The value chain model views the firm as a series of basic activities that add a margin of
value to a firm’s products or services. The activities are categorized as either primary or
support activities. Primary activities are most directly related to production and distribution
of the firm’s products and services, which create value for the customer and vital to
competitive advantage depending on the industry. Support activities make the delivery of
primary activities possible and consist of firm infrastructure, procurement, technological
development, and human resource management.

A firm’s value chain can be linked to the value chains of its suppliers, distributors, and
customers – linking and improving coordination of business processes across the business
chain - known as a “business-level strategy”. One such firm exploiting such situation was
Flextronics.

Flextronics, a global contract manufacturing firm, was concerned with its business-level
processes of low price production, lock-in suppliers with efficient manufacturing and
distributions. It deployment of a unique supply chain management information system
provide them the competitive advantage that saw the company rose to the world second
largest contract manufacturer in just twelve short years.

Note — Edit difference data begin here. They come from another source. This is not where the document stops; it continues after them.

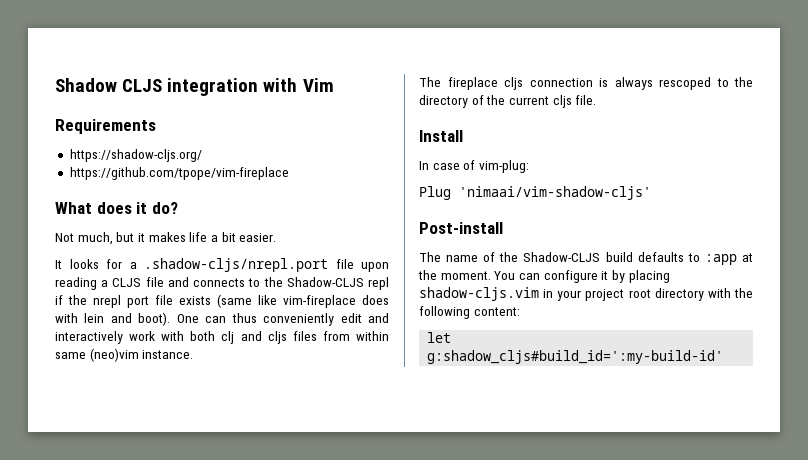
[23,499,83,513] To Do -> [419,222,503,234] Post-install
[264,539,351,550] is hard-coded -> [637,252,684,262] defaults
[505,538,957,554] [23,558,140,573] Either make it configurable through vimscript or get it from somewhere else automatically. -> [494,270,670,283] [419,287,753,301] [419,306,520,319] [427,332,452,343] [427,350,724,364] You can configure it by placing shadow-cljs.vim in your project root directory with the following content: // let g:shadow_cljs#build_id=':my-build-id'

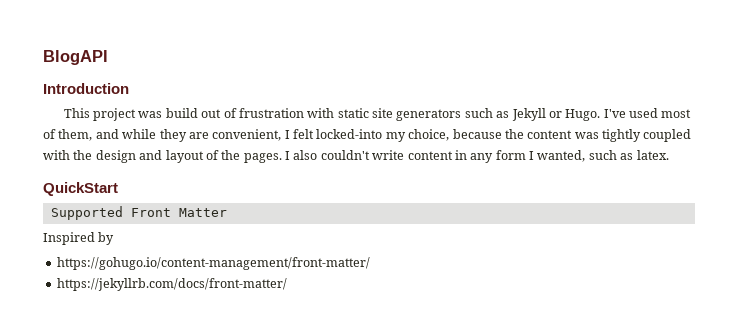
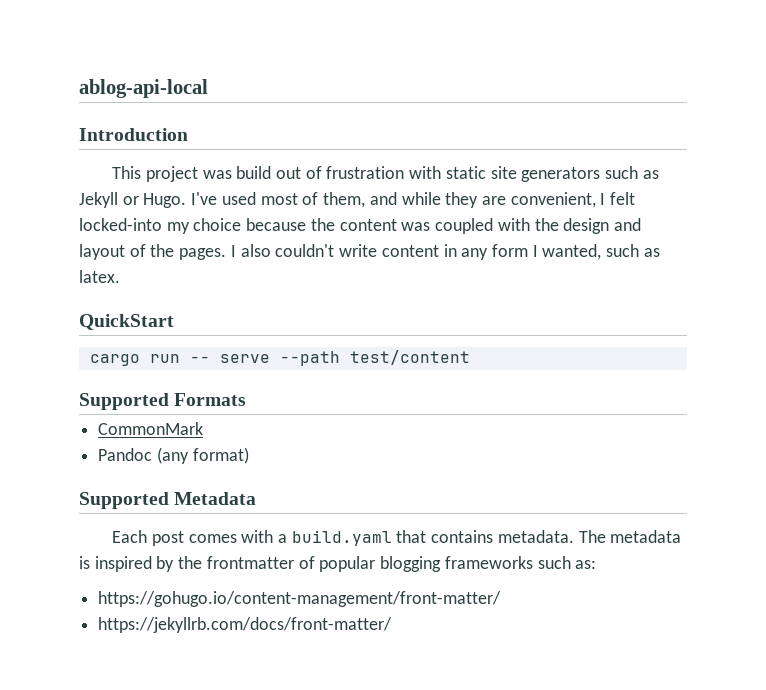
[43,50,108,65] BlogAPI -> [79,79,208,98] ablog-api-local
[408,129,450,141] choice, -> [193,218,242,231] choice
[602,129,641,142] tightly -> (431, 226) none
[50,206,227,220] [43,232,115,245] Supported Front Matter // Inspired by -> [89,350,470,366] [79,393,247,410] [98,422,204,435] [98,447,249,464] [79,492,257,509] [112,530,682,546] [79,556,597,572] cargo run -- serve --path test/content // Supported Formats // CommonMark // Pandoc (any format) // Supported Metadata // Each post comes with a build.yaml that contains metadata. The metadata is inspired by the frontmatter of popular blogging frameworks such as:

The forming of “information partnership” is an industry-level strategy appropriate for


partners, who are faced with limited resources and expertises, to combine their resources to
compete and gain competitive advantages against their bigger competitors. We see such
information partnerships for several banks (Singapore OCBC, UOB, Maybank sharing their
banking ATMs) and the procurement partnership of several motorcycle manufacturers (as in
Aprila, Honda and Suzuki).

Bank consortium of OCBC, DBS and UOB establishing the Singapore NETS electronic
payment system for cash-less transaction set the stage for a new standard of information
processing and transaction exchange. Such network economics and externalities are
powerful industry-level strategy that could transform firm at the Venkatraman’s 4th and 5th
level of transformation with IT. Of course, Business ecosystems such as Microsoft operating
system, and Facebook are another form of industry-level strategy that could be appropriate
competitive strategies for given circumstances.

In conclusion, with the rapid advancement in technology, management must rethink


information systems strategy to maintain and gain competitive advantages. Firm must
capitalize on the new technology to break new grounds and improve the value chain of the
whole enterprise. While firm need to find ways to compete, alternative approach of
combining resources - of forming collaborative alliances with suppliers, business associates
and even competitors are also positive strategies toward gaining competitive advantages.
Having said, firm must always ensure that any information system strategy must fit the
overall business strategy and plans.